### Your assignment
Once the pictures are set aside, transcribe each line of the data exactly.

------------------------------

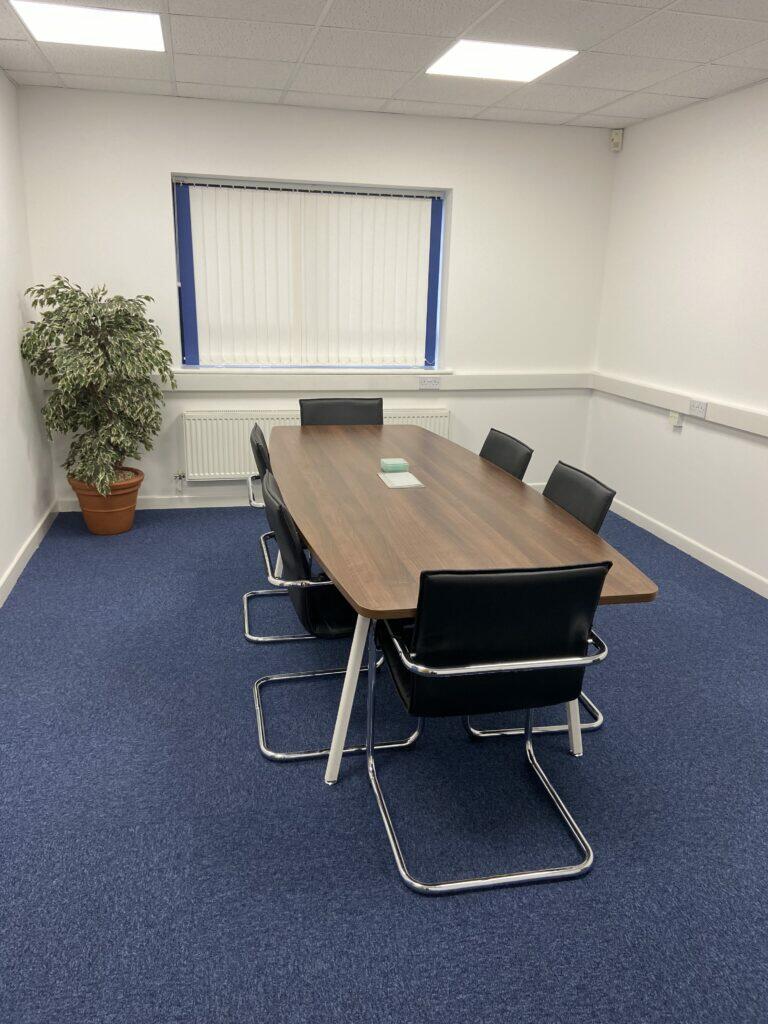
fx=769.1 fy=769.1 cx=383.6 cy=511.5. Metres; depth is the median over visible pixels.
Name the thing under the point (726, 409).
cable trunking
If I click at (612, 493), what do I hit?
office chair
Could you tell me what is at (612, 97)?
ceiling
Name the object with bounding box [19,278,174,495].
potted plant
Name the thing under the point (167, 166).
back wall
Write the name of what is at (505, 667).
office chair
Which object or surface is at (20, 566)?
baseboard
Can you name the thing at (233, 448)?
radiator
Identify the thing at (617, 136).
motion sensor
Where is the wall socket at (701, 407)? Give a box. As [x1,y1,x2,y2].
[689,399,708,418]
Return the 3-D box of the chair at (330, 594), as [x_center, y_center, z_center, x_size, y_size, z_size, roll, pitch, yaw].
[-0.160,0.317,2.615,0.570,0.861,0.565,-2,18,-13]
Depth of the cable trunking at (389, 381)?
5.04 m
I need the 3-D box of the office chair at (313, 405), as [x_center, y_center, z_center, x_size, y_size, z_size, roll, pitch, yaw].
[-0.208,-0.166,4.184,0.531,0.847,0.595,-2,18,-13]
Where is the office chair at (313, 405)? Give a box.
[300,397,381,425]
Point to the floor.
(315, 794)
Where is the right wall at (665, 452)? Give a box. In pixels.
[584,81,767,590]
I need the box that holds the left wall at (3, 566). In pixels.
[0,71,54,600]
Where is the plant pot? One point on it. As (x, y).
(127, 523)
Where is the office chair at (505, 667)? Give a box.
[365,559,611,897]
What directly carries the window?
in the back wall at (167, 166)
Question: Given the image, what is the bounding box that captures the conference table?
[267,426,660,785]
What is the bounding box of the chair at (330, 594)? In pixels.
[248,467,419,765]
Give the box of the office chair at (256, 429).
[242,419,312,643]
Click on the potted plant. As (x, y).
(93, 315)
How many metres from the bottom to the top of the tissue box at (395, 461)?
0.038 m
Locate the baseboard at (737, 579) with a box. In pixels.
[609,496,767,598]
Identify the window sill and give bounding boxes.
[166,366,455,375]
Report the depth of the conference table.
2.48 m
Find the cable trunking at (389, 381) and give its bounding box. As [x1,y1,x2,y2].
[157,371,590,392]
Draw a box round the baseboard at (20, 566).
[0,499,59,606]
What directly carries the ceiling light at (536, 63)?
in the ceiling
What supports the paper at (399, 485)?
on the conference table
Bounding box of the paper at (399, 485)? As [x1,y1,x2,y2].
[377,471,424,488]
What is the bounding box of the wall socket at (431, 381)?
[418,376,441,389]
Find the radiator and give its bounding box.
[182,410,450,481]
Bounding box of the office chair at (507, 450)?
[479,428,533,480]
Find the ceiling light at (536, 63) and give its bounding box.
[426,39,577,82]
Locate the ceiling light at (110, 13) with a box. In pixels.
[10,1,165,51]
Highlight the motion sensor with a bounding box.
[609,129,623,151]
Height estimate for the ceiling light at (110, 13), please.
0.013 m
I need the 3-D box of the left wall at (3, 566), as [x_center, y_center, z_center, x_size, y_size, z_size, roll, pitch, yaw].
[-1.443,-0.274,1.698,0.160,2.487,6.398,-2,18,-13]
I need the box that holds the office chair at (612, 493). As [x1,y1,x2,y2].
[467,459,616,740]
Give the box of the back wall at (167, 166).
[15,88,618,510]
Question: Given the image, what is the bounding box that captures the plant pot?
[68,468,143,534]
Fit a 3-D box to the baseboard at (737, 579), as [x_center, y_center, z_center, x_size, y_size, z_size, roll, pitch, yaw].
[2.171,0.718,2.860,0.014,0.086,5.940,-2,18,-13]
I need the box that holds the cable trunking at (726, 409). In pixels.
[590,371,767,438]
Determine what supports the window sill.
attached to the back wall at (167, 166)
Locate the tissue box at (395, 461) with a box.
[379,457,408,472]
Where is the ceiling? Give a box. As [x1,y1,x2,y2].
[0,0,767,130]
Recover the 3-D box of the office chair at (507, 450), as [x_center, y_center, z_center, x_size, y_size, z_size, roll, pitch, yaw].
[0.320,0.065,3.475,0.573,0.826,0.534,-2,18,-13]
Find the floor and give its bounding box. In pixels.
[0,498,767,1023]
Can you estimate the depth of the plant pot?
4.48 m
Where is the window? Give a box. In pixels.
[171,175,448,369]
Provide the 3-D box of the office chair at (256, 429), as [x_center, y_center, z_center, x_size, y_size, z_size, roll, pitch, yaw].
[-0.327,0.060,3.437,0.576,0.868,0.566,-2,18,-13]
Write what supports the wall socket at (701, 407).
attached to the cable trunking at (726, 409)
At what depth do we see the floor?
2.21 m
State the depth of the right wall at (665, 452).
4.37 m
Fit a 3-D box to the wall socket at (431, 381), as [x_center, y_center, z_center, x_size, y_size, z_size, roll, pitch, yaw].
[0.307,-0.864,5.135,0.146,0.081,0.020,-2,18,-13]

------------------------------

### Result of this task
fx=769.1 fy=769.1 cx=383.6 cy=511.5. Metres; depth is the median over visible pixels.
Name the thing under the point (726, 409).
cable trunking
If I click at (612, 493), what do I hit?
office chair
Could you tell me what is at (612, 97)?
ceiling
Name the object with bounding box [19,278,174,495].
potted plant
Name the thing under the point (167, 166).
back wall
Write the name of what is at (505, 667).
office chair
Which object or surface is at (20, 566)?
baseboard
Can you name the thing at (233, 448)?
radiator
Identify the thing at (617, 136).
motion sensor
Where is the wall socket at (701, 407)? Give a box. As [x1,y1,x2,y2].
[689,399,708,418]
Return the 3-D box of the chair at (330, 594), as [x_center, y_center, z_center, x_size, y_size, z_size, roll, pitch, yaw].
[-0.160,0.317,2.615,0.570,0.861,0.565,-2,18,-13]
Depth of the cable trunking at (389, 381)?
5.04 m
I need the 3-D box of the office chair at (313, 405), as [x_center, y_center, z_center, x_size, y_size, z_size, roll, pitch, yaw].
[-0.208,-0.166,4.184,0.531,0.847,0.595,-2,18,-13]
Where is the office chair at (313, 405)? Give a box.
[300,397,381,425]
Point to the floor.
(315, 794)
Where is the right wall at (665, 452)? Give a box. In pixels.
[584,81,767,590]
I need the box that holds the left wall at (3, 566). In pixels.
[0,71,54,600]
Where is the plant pot? One point on it. As (x, y).
(127, 523)
Where is the office chair at (505, 667)? Give a box.
[365,559,611,897]
What directly carries the window?
in the back wall at (167, 166)
Question: Given the image, what is the bounding box that captures the conference table?
[267,426,660,785]
What is the bounding box of the chair at (330, 594)? In pixels.
[248,467,419,765]
Give the box of the office chair at (256, 429).
[242,419,312,643]
Click on the potted plant. As (x, y).
(93, 315)
How many metres from the bottom to the top of the tissue box at (395, 461)?
0.038 m
Locate the baseboard at (737, 579) with a box. In pixels.
[609,496,767,598]
Identify the window sill and give bounding boxes.
[166,366,455,375]
Report the depth of the conference table.
2.48 m
Find the cable trunking at (389, 381) and give its bounding box. As [x1,y1,x2,y2].
[157,371,590,392]
Draw a box round the baseboard at (20, 566).
[0,499,59,606]
What directly carries the ceiling light at (536, 63)?
in the ceiling
What supports the paper at (399, 485)?
on the conference table
Bounding box of the paper at (399, 485)? As [x1,y1,x2,y2].
[377,471,424,488]
What is the bounding box of the wall socket at (431, 381)?
[418,376,441,389]
Find the radiator and give its bounding box.
[182,410,450,481]
Bounding box of the office chair at (507, 450)?
[479,428,533,480]
Find the ceiling light at (536, 63) and give its bounding box.
[426,39,577,82]
Locate the ceiling light at (110, 13) with a box. In pixels.
[10,1,165,51]
Highlight the motion sensor with a bounding box.
[609,129,623,151]
Height estimate for the ceiling light at (110, 13), please.
0.013 m
I need the 3-D box of the left wall at (3, 566), as [x_center, y_center, z_center, x_size, y_size, z_size, roll, pitch, yaw].
[-1.443,-0.274,1.698,0.160,2.487,6.398,-2,18,-13]
I need the box that holds the office chair at (612, 493). As [x1,y1,x2,y2].
[467,459,616,740]
Give the box of the back wall at (167, 166).
[15,88,618,510]
Question: Given the image, what is the bounding box that captures the plant pot?
[68,468,143,534]
Fit a 3-D box to the baseboard at (737, 579), as [x_center, y_center, z_center, x_size, y_size, z_size, roll, pitch, yaw].
[2.171,0.718,2.860,0.014,0.086,5.940,-2,18,-13]
I need the box that holds the cable trunking at (726, 409). In pixels.
[590,371,767,438]
Determine what supports the window sill.
attached to the back wall at (167, 166)
Locate the tissue box at (395, 461) with a box.
[379,457,408,472]
Where is the ceiling? Give a box. As [x1,y1,x2,y2].
[0,0,767,130]
Recover the 3-D box of the office chair at (507, 450), as [x_center, y_center, z_center, x_size, y_size, z_size, roll, pitch, yaw].
[0.320,0.065,3.475,0.573,0.826,0.534,-2,18,-13]
Find the floor and give its bounding box. In pixels.
[0,498,767,1023]
Can you estimate the depth of the plant pot?
4.48 m
Where is the window? Give a box. In pixels.
[171,175,448,369]
Provide the 3-D box of the office chair at (256, 429), as [x_center, y_center, z_center, x_size, y_size, z_size, roll, pitch, yaw].
[-0.327,0.060,3.437,0.576,0.868,0.566,-2,18,-13]
Write what supports the wall socket at (701, 407).
attached to the cable trunking at (726, 409)
At what depth do we see the floor?
2.21 m
State the depth of the right wall at (665, 452).
4.37 m
Fit a 3-D box to the wall socket at (431, 381), as [x_center, y_center, z_center, x_size, y_size, z_size, roll, pitch, yaw].
[0.307,-0.864,5.135,0.146,0.081,0.020,-2,18,-13]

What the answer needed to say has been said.